Last year, Michelle Goldberg, a senior contributing writer for Newsweek/The Daily Beast, and the author of The New York Times bestseller Kingdom Coming: The Rise of Christian Nationalism and The Means of Reproduction: Sex, Power and the Future of the World, reported Beck was "working closely with David Barton the GOP operative and conservative revisionist historian, on the "Restoring Courage" events. Goldberg pointed out that "donations to the event are being channeled through Barton's Wallbuilders organization."

And what Beck, "a full-time pre-millennial prophet predict[or]" is holding court about these days, according to Purdom, is the coming crash, "if not the end of days, at least something like a new Dark Age, with a collapsing global financial and political system and an onslaught of Evil Forces that will require and every-man-for-himself mind-set to survive."

Purdom pointed out that "Beck's stream-of-consciousness spiels - fluid and florid and leaping from idea to idea and attack to attack with chaotic abandon - often wind up sounding like some sort of Moog mashup of American political rhetoric's greatest hits."

Conservative historian Ronald Radosh put it another way: "One of his problems is teaching as he learns something, speaking out on a subject before he fully knows different interpretations and before he has had a chance to evaluate a subject thoroughly."

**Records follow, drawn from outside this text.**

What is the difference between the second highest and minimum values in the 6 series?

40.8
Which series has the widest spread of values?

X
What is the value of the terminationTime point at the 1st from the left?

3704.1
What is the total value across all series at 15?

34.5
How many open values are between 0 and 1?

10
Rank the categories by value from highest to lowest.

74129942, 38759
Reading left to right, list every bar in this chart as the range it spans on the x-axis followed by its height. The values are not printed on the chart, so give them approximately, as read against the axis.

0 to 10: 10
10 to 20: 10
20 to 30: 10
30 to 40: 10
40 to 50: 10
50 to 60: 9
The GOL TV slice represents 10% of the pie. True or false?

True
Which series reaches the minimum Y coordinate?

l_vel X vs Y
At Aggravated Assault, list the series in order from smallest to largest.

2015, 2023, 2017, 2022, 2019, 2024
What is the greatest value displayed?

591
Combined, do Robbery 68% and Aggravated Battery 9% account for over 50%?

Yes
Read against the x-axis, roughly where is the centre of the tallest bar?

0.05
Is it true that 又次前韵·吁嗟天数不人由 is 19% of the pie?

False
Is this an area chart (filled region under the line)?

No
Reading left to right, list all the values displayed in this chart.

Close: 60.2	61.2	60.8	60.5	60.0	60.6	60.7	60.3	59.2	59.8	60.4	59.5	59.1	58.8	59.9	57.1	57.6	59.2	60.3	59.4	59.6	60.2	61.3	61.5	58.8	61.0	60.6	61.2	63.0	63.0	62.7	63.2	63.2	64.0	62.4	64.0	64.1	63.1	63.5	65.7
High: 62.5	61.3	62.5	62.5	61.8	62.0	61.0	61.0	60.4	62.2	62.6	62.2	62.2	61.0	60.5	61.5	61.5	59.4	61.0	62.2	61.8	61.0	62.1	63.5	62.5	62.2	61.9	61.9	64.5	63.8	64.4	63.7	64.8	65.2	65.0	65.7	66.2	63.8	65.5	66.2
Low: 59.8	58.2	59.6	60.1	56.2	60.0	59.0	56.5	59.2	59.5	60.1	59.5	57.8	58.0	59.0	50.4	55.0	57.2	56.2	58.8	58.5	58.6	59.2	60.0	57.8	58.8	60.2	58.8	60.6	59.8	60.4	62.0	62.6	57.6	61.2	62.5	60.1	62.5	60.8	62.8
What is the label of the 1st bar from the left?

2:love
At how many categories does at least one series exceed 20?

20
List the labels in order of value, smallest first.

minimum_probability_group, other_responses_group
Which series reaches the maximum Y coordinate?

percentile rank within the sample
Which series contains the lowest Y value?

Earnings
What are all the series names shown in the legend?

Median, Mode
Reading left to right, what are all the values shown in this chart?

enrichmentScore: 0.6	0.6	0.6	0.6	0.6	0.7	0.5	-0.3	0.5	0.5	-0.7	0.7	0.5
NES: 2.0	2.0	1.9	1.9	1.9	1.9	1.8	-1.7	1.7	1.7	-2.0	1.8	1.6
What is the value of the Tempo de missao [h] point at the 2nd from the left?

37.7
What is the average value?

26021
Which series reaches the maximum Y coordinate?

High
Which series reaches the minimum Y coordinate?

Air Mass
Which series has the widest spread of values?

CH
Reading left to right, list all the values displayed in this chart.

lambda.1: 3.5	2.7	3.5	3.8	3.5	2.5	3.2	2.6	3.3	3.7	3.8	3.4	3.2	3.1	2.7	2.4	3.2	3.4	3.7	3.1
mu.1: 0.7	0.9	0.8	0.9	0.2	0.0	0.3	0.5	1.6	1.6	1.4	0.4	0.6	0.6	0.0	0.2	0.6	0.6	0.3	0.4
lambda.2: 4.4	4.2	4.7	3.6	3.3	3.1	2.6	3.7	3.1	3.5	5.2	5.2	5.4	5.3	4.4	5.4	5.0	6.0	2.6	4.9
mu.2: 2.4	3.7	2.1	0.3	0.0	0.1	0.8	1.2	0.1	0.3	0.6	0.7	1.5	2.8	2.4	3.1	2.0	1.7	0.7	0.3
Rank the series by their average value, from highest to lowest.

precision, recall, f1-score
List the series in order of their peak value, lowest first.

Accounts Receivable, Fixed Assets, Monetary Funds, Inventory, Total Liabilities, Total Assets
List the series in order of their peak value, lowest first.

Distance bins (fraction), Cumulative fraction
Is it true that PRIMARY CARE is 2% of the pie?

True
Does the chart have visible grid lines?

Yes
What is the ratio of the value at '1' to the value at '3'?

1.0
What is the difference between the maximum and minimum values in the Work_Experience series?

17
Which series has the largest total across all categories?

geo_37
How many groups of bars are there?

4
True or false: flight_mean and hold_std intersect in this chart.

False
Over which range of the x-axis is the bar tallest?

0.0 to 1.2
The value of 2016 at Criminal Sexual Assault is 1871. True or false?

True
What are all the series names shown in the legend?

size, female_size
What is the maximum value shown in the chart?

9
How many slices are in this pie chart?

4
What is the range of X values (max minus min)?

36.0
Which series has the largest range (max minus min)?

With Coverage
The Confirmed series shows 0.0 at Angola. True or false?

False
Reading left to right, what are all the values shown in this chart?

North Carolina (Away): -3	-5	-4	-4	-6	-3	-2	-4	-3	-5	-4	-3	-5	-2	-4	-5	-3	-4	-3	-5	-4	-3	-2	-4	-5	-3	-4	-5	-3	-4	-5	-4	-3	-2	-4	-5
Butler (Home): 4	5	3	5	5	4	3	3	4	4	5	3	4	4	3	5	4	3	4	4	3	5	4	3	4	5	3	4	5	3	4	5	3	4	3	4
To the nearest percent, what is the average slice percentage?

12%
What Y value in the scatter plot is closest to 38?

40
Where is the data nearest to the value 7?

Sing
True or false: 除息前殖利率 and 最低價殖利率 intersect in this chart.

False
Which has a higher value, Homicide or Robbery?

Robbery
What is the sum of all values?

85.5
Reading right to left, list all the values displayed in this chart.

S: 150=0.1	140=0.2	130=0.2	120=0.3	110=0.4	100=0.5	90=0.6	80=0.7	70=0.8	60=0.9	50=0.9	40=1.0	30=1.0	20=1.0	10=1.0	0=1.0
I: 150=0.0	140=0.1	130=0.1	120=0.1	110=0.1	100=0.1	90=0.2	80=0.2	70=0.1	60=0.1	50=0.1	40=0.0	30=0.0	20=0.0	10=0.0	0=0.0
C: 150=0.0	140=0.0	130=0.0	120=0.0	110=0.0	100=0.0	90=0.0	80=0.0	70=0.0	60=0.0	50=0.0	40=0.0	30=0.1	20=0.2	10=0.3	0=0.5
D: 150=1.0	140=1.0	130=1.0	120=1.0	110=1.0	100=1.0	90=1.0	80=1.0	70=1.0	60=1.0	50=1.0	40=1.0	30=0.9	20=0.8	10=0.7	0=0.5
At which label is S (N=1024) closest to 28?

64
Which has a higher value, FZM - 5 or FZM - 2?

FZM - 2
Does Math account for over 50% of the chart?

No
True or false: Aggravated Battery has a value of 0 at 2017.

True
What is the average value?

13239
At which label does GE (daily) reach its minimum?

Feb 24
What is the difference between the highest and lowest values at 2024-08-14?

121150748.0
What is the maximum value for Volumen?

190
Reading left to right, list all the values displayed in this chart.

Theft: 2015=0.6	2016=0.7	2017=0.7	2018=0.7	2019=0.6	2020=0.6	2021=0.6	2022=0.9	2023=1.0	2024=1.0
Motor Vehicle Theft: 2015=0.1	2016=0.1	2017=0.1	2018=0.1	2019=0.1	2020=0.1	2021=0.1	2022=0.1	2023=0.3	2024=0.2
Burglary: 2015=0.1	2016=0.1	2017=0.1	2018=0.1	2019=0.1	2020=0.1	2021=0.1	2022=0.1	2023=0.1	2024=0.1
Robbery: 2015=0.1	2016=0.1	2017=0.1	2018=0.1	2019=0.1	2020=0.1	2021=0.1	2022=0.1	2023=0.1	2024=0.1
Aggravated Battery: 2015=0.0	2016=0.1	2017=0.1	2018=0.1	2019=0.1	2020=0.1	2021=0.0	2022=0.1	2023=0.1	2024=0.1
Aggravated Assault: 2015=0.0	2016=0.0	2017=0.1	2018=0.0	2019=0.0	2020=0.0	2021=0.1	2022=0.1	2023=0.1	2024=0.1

Regardless of whether you consider Glenn Beck a factually challenged demagogue, a purveyor of historical myths, a panderer to fear of the Other, dismiss him as Borat without the irony, and/or appreciate his entrepreneurial savvy and envy his vast audience, he is going to be around for awhile. And for that, the millions of people who listen, watch, pay for, and absorb his assorted utterances, are grateful. And they vote.